+++ LISTED RECORDS

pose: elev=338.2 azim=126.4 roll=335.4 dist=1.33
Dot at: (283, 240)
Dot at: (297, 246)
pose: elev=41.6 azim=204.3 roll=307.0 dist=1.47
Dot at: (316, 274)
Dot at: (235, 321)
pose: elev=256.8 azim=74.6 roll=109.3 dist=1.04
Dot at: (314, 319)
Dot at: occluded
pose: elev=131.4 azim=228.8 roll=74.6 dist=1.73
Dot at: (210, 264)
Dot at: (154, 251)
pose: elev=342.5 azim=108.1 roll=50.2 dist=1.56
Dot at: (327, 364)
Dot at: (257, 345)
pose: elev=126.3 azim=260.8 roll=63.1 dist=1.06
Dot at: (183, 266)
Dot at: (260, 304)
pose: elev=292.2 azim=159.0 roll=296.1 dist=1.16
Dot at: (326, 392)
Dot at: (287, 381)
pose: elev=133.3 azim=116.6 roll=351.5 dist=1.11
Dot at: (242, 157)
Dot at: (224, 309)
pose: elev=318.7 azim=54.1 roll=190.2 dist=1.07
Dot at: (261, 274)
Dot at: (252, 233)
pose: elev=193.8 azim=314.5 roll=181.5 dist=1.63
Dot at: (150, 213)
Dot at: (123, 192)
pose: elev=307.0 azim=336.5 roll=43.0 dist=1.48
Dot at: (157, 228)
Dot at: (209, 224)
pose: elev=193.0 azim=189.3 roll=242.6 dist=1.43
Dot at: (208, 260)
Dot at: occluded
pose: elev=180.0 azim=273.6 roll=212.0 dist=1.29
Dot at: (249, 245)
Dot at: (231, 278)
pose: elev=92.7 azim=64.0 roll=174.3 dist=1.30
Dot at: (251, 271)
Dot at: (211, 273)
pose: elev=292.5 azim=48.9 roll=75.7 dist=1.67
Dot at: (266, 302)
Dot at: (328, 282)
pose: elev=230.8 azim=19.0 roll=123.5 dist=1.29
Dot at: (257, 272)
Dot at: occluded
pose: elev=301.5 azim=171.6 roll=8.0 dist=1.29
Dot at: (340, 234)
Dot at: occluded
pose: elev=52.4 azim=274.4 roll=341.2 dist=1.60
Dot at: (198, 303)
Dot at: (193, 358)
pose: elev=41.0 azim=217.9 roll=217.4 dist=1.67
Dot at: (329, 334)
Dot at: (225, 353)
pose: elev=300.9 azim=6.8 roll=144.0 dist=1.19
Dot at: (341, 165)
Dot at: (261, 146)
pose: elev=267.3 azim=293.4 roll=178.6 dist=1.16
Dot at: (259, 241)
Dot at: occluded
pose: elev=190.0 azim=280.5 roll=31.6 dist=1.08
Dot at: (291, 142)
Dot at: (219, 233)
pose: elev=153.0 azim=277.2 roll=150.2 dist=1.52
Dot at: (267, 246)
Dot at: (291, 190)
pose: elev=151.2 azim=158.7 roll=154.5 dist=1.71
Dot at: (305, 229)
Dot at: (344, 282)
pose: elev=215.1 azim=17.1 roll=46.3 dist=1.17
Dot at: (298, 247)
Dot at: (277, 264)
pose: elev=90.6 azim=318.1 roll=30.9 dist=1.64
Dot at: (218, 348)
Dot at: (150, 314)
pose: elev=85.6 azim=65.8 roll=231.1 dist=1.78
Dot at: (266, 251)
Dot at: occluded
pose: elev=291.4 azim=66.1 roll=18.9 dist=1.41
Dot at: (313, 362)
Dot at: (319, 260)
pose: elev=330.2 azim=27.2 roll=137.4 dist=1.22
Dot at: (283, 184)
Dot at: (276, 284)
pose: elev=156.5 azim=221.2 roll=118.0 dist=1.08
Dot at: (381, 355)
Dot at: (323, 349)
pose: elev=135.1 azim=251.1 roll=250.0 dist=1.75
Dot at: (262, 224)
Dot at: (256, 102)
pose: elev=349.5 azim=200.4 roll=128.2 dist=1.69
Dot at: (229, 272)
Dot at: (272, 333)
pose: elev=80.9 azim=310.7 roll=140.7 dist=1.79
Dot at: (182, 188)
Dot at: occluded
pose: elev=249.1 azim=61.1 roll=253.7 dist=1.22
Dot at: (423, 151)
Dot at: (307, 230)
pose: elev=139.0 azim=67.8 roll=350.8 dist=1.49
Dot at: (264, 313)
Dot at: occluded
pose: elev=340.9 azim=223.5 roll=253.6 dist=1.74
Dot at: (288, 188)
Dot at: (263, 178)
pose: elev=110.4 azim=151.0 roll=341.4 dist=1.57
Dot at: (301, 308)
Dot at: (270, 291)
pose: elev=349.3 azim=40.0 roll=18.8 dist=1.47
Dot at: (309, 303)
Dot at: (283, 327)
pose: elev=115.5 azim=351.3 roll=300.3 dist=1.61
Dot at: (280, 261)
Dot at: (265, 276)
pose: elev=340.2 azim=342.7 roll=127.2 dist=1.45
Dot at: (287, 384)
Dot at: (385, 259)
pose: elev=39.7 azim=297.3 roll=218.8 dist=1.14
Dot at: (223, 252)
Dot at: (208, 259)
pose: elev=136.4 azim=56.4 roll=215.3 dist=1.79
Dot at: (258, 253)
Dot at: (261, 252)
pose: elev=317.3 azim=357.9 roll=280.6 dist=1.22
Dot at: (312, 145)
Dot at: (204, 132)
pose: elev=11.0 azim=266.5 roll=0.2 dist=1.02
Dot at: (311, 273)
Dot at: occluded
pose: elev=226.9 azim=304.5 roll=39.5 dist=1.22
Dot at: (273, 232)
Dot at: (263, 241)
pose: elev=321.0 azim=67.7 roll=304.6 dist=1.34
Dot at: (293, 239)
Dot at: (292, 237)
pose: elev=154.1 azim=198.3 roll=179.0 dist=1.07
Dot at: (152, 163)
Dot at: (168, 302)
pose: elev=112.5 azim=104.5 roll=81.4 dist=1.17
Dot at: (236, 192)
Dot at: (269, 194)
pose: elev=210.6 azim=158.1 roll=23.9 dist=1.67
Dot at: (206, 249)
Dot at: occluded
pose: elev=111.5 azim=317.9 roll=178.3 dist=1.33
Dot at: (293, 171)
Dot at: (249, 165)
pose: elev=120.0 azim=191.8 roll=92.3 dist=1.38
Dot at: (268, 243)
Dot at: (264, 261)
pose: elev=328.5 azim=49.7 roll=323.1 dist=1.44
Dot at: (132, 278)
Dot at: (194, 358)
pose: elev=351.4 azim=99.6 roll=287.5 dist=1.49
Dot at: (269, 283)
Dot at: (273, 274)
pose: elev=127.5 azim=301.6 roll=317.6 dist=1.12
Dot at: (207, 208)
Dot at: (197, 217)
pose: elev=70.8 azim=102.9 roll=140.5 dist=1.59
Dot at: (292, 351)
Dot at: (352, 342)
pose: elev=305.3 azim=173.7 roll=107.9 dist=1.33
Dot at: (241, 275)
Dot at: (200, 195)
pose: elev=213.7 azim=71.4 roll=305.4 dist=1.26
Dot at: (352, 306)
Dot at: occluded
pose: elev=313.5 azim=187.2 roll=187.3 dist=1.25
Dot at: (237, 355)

++++++

• PROBLEM REQUIREMENTS:
Render the material as a numbered list, from the line containing "pose: elev=41.6 azim=204.3" through the line containing "Dot at: (123, 192)", with both ends included and blank lines left out.

• SOLUTION:
1. pose: elev=41.6 azim=204.3 roll=307.0 dist=1.47
2. Dot at: (316, 274)
3. Dot at: (235, 321)
4. pose: elev=256.8 azim=74.6 roll=109.3 dist=1.04
5. Dot at: (314, 319)
6. Dot at: occluded
7. pose: elev=131.4 azim=228.8 roll=74.6 dist=1.73
8. Dot at: (210, 264)
9. Dot at: (154, 251)
10. pose: elev=342.5 azim=108.1 roll=50.2 dist=1.56
11. Dot at: (327, 364)
12. Dot at: (257, 345)
13. pose: elev=126.3 azim=260.8 roll=63.1 dist=1.06
14. Dot at: (183, 266)
15. Dot at: (260, 304)
16. pose: elev=292.2 azim=159.0 roll=296.1 dist=1.16
17. Dot at: (326, 392)
18. Dot at: (287, 381)
19. pose: elev=133.3 azim=116.6 roll=351.5 dist=1.11
20. Dot at: (242, 157)
21. Dot at: (224, 309)
22. pose: elev=318.7 azim=54.1 roll=190.2 dist=1.07
23. Dot at: (261, 274)
24. Dot at: (252, 233)
25. pose: elev=193.8 azim=314.5 roll=181.5 dist=1.63
26. Dot at: (150, 213)
27. Dot at: (123, 192)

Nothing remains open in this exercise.